There is an article on The Conversation (a web site reserved for comment by academics) Today that discusses the possibility of post-growth capitalism. Written by Adam Barrett , a multi-disciplinary researcher at Sussex University, it is based on macroeconomic modelling based on Minskian theory. As he notes:
[Minsky] argued that financial crises are to be expected in capitalist systems because periods of economic prosperity encourage borrowers and lenders to be progressively more reckless. Minsky’s work was rather overlooked prior to the 2008 crash, but has received increased attention since.
To test the hypothesis that capitalism might survive in a post-growth model he notes:
The model included a banking sector that charges businesses interest on loans. That way, it could address the concern that this key feature of capitalism might in itself create a need for growth. (While other aspects of finance could be reformed for a post-growth economy, it is hard to imagine a capitalism without debt and interest.) The model also included a basic labour market, with dynamic wages.
I stress, I have not read any more on his work, but he concludes:
There are of course reforms that would have to be made to the global financial system. I found that an end to growth reduces profits for business owners. Therefore, if it remains relatively easy for money to flow across borders, then investors might abandon a post-growth country for a fast-growing developing country. Also, businesses are beholden to shareholders keen on growth as a means to rapid profit accumulation.
It may be that environmentalists trying to protect the Earth’s resources do not have the power themselves to curb the excesses of capitalism. However, growth has slowed in advanced countries, and some mainstream commentators and economists are now predicting a transition to a post-growth era, whatever our environmental policy – which means the study of post-growth economics is a field which itself will grow.
Instinctively I agree with the findings. I cannot see why very low interest rates and so banking as we know it, could not survive in a post-growth economy. But, I stress the essential condition of low rates. The old ‘normal’ was the aberration.

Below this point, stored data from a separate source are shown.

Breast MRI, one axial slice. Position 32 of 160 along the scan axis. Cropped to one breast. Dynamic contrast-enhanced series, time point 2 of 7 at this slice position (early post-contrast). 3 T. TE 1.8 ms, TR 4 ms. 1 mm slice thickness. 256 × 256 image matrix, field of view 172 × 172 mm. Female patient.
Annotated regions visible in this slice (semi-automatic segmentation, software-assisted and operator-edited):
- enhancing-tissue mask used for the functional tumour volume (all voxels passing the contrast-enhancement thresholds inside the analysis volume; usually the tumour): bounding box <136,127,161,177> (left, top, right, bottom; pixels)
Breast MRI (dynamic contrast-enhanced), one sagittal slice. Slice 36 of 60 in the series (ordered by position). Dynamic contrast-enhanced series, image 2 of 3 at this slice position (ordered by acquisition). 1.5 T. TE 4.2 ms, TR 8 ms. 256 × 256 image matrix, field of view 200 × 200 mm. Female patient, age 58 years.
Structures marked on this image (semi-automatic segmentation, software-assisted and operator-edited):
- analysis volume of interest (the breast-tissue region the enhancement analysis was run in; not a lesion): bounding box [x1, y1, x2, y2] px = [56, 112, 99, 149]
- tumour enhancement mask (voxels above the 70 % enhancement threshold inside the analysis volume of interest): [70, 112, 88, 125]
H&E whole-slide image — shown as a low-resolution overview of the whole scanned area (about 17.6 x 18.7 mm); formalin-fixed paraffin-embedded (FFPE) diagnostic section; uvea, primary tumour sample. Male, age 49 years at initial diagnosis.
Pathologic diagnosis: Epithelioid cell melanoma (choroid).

I can also see no reason why the profit motive cannot survive. Indeed, I cannot see how it in its genuine, return to entrepreneurial activity, form it could be suppressed without considerable harm to human rights and society at large.
What I think the model really suggests is that what is required is a control on rent seeking. After all, that is what most of the return that is now called profit really is. It is actually rent extracted from land, resources, the exploitation of people, the abuse of power, the arbitrage of regualtion including that on tax, and so much more that is antisocial and harmful to society at large. What I suspect the model suggested is that in a post growth world such abuses have to be curtailed but that there may be a potential first mover cost to those who taking first steps to challenge that abuse.
Should that stop such moves? Clearly not. But that is, for example, not what anyone in politics will say to justify their leaving the EU, if that is their motive. I also happen to think such moves will, of course, work best cooperatively, and so by staying in the EU. I also happen to think such organisations now offer the best way to deliver such change because they now seem vastly more responsive to change than once they were (but it’s been a painful progression, a characteritistic that will remain, no doubt as old style rentier capital fights back, as it is in Brexit campaigns).
In that case the debate is completely worthwile. As is the research. For that reason the linked article is worth reading.